Brian Wang says that Dwave is coming out with an analog quantum computer system… this year… with 16 or maybe 64 qbits. Go to http://advancednano.blogspot.com/search/label/quantum%20computer and search for dwave to find relevant stories.
Diamondoid MM has a lot of (expected) advantages beyond being relatively easy to simulate. High strength and stiffness, and superlubricity.
There are areas where it’s fair to accuse MNT of avoiding potential functionality to keep analysis simple. Electronics is a big one. But the choice of diamondoid isn’t. In fact, if you read Nanosystems closely, Drexler didn’t define “diamondoid” as pure-carbon diamond lattice. He was talking about a broad range of covalent solids, certainly beyond detailed analysis at the time. As far as I know, the more recent emphasis on diamond-only came from Freitas and/or Merkle, and its purpose was to make bootstrapping easier.
As to the benefits of easily characterized systems (which I think is more about digital/multistable than about few degrees of freedom, though the two tend to go together): Regardless of the manufacturing system, predictable device and subsystem operation will be extremely useful for product design. The most complex/intricate things humans have built BY FAR are computer hardware and software, and they would be impossible without levels of abstraction, which in turn depends on fully characterized (Boolean) operations.
There will be lots of useful nano-products, even programmable-materials products, that won’t need that kind of intricate predictability. But for products that do need it, well… if you can’t characterize, you can’t design. You can punt and use evolution, but it remains to be seen whether evolution can be a general-purpose R&D tool.
Covalent bonding is highly non-linear and in many cases produces metastable systems that might as well be called stable. In effect, it should provide a family of digital operations with ignorable error rates, making structures that are completely identical (modulo isotope-sorting, if necessary, and below the few-micron scale where background radiation causes too-high damage rates per unit). I think that fully-known nanostructures (engineered to have fully-known functionality) will be centrally important for a number of directions of nanotech advancement. And additive covalent synthesis of covalent solids is the best way I know of to achieve that. If the Ideas Factory comes up with another way to achieve fully characterized construction, that’ll be great! (Though I’ll still want to ask about material properties and exponential manufacturing.)
Of course, the approach I’m promoting here denies the necessity of biological complexity for making useful products. I could write several essays on why biological complexity is overrated. It’s too easy to point to biology’s successes and attribute them to its complexity, but those successes come with subtle limitations (e.g. ATP synthase needs a volume of water on each side to be efficient), the complexity doesn’t always contribute to the success (maybe it was necessary to let the success evolve), and often it’s better overall to over-engineer in order to simplify (products compete in the design cycle, not only in usage).

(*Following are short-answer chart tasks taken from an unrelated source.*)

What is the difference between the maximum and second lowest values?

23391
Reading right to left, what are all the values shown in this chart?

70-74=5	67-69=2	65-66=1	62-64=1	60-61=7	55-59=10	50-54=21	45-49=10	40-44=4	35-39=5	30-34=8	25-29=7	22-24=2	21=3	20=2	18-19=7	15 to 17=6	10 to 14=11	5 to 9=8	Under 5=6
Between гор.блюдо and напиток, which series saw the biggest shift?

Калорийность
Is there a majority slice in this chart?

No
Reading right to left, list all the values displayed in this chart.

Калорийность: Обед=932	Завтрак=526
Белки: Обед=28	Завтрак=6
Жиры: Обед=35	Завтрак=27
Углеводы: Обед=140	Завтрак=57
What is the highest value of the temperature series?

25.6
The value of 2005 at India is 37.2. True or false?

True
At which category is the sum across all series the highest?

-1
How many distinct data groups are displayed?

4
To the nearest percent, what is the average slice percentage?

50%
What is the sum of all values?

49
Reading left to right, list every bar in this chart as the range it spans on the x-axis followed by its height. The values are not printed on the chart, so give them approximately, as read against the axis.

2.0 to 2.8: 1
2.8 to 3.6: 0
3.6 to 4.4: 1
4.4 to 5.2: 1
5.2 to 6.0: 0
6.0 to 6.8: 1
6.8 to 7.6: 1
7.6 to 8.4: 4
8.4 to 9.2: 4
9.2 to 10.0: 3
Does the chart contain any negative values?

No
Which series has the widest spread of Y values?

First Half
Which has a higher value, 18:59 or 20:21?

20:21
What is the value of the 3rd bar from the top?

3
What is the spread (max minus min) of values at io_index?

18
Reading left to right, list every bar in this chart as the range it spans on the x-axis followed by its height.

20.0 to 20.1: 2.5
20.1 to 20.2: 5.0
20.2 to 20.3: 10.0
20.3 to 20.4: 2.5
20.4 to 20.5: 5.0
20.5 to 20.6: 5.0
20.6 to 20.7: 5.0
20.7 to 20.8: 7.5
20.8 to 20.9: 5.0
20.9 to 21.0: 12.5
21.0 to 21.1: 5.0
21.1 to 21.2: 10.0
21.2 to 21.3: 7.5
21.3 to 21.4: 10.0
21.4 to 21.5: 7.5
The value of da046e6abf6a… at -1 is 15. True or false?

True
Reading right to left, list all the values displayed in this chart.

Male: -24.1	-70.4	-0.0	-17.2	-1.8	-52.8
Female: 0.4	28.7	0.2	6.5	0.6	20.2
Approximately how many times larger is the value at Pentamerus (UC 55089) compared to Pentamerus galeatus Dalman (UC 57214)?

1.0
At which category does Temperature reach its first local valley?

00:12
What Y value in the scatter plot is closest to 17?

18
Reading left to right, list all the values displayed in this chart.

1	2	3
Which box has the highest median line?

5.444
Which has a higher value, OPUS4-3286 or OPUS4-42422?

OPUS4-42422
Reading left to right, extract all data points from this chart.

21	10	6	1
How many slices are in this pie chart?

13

Ps. In large systems, there will be faults. But I think fault tolerant design to deal with relatively rare errors in otherwise perfect constructions can preserve fully characterized operation, a lot more easily than statistical aggregate constructions can be treated as fully characterized. So what about thermal noise, which certainly provides an inescapable statistical variance? I have answers for mechanosynthesis, for noisy motion trajectories, and for mechanisms “jumping the tracks”, to explain how in each case the important features can be fully characterized and thermal noise can be functionally ignored above the atom scale, but this comment is already far too long.